11

I have a javascript variable containing the HTML source code of a page (not the source of the current page), I need to extract all links from this variable. Any clues as to what's the best way of doing this?

Is it possible to create a DOM for the HTML in the variable and then walk that?

Gavin Miller
  • 43,168
  • 21
  • 122
  • 188
Hinchy
  • 683
  • 2
  • 7
  • 19
  • I think your best approach will be using some kind of JS HTML document parser. Alternatively you could use regular expressions, but I don't think that's the best way of doing this. – Waleed Amjad Sep 28 '09 at 15:11

5 Answers5

12

I don't know if this is the recommended way, but it works: (JavaScript only)
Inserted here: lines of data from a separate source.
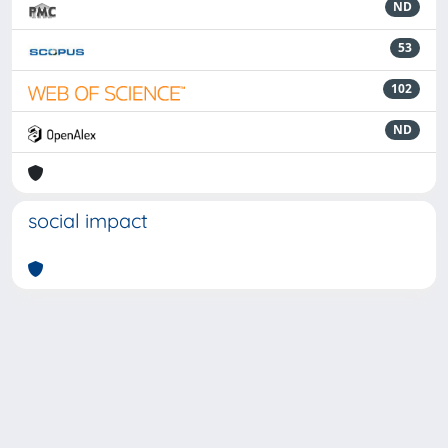
ND
53
102
ND
social impact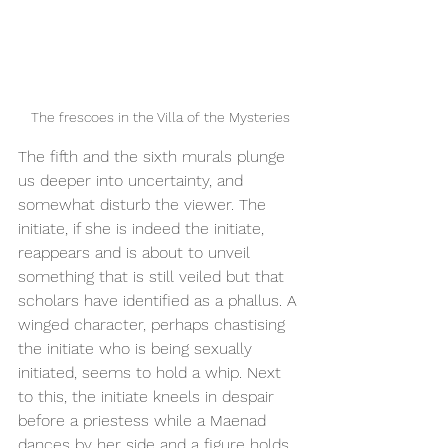
The frescoes in the Villa of the Mysteries
The fifth and the sixth murals plunge 
us deeper into uncertainty, and 
somewhat disturb the viewer. The 
initiate, if she is indeed the initiate, 
reappears and is about to unveil 
something that is still veiled but that 
scholars have identified as a phallus. A 
winged character, perhaps chastising 
the initiate who is being sexually 
initiated, seems to hold a whip. Next 
to this, the initiate kneels in despair 
before a priestess while a Maenad 
dances by her side and a figure holds 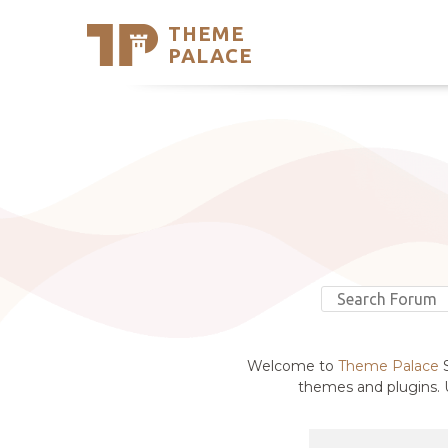
THEME
Se
PALACE
Support
Skip
to
My Accou
content
Latest T
Trending
Welcome to
Theme Palace
S
themes and plugins. U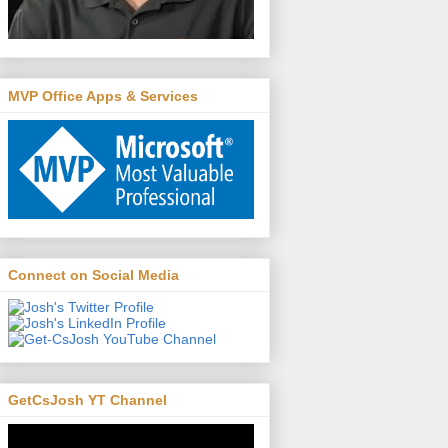
MVP Office Apps & Services
Connect on Social Media
GetCsJosh YT Channel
var rawHTML = '<html><body><a href="foo">bar</a><a href="narf">zort</a></body></html>';

var doc = document.createElement("html");
doc.innerHTML = rawHTML;
var links = doc.getElementsByTagName("a")
var urls = [];

for (var i=0; i<links.length; i++) {
    urls.push(links[i].getAttribute("href"));
}
alert(urls)
andre-r
  • 2,685
  • 19
  • 23
  • If in node, this answer can be extended with JSDOM: `const { JSDOM } = jsdom;` `const dom = new JSDOM(rawHTML);` `const { document: doc } = dom.window;` then skip to `var links = doc.getElementsByTagName("a")` – Nth.gol Oct 17 '18 at 17:22
7

If you're using jQuery, you can really easily I believe:

var doc = $(rawHTML);
var links = $('a', doc);

http://docs.jquery.com/Core/jQuery#htmlownerDocument

brianreavis
  • 11,562
  • 3
  • 43
  • 50
2

This is useful esepcially if you need to replace links...
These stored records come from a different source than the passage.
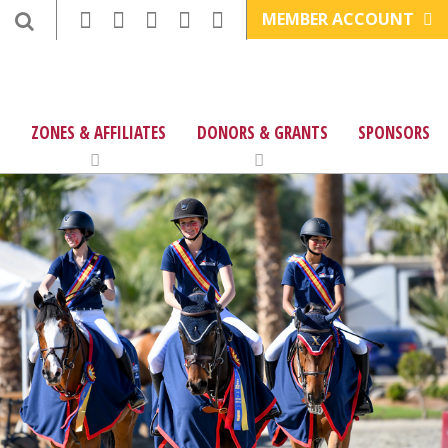
MEMBER ACCOUNT
ZONES & AFFILIATES
DONORS & GRANTS
SPONSORS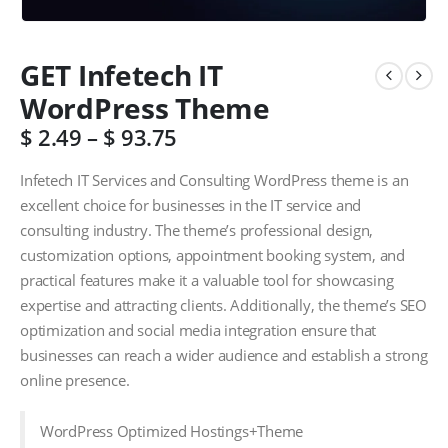
GET Infetech IT
WordPress Theme
$
2.49
–
$
93.75
Infetech IT Services and Consulting WordPress theme is an
excellent choice for businesses in the IT service and
consulting industry. The theme’s professional design,
customization options, appointment booking system, and
practical features make it a valuable tool for showcasing
expertise and attracting clients. Additionally, the theme’s SEO
optimization and social media integration ensure that
businesses can reach a wider audience and establish a strong
online presence.
WordPress Optimized Hostings+Theme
var linkReg = /(<[Aa]\s(.*)<\/[Aa]>)/g;

var linksInText = text.match(linkReg);
Wosis
  • 29
  • 1
  • When I tested this with this HTML string `var text = 'bar
    dfgdfg
    ghghhkhkhzort';` It returned the whole HTML text string and not just matches for A links
    – JasonDavis May 07 '16 at 01:50
1

If you're running Firefox YES YOU CAN ! It's called DOMParser , check it out:

DOMParser is mainly useful for applications and extensions based on Mozilla platform. While it's available to web pages, it's not part of any standard and level of support in other browsers is unknown.
xxxxxxx
  • 5,037
  • 6
  • 28
  • 26
1

If you are running outside a browser context and don't want to pull a HTML parser dependency, here's a naive approach:

var html = `
<html><body>
  <a href="https://example.com">Example</a>
  <p>text</p>
  <a download href='./doc.pdf'>Download</a>
</body></html>`

var anchors = /<a\s[^>]*?href=(["']?)([^\s]+?)\1[^>]*?>/ig;
var links = [];
html.replace(anchors, function (_anchor, _quote, url) {
  links.push(url);
});

console.log(links);
Alex Gyoshev
  • 11,929
  • 4
  • 44
  • 74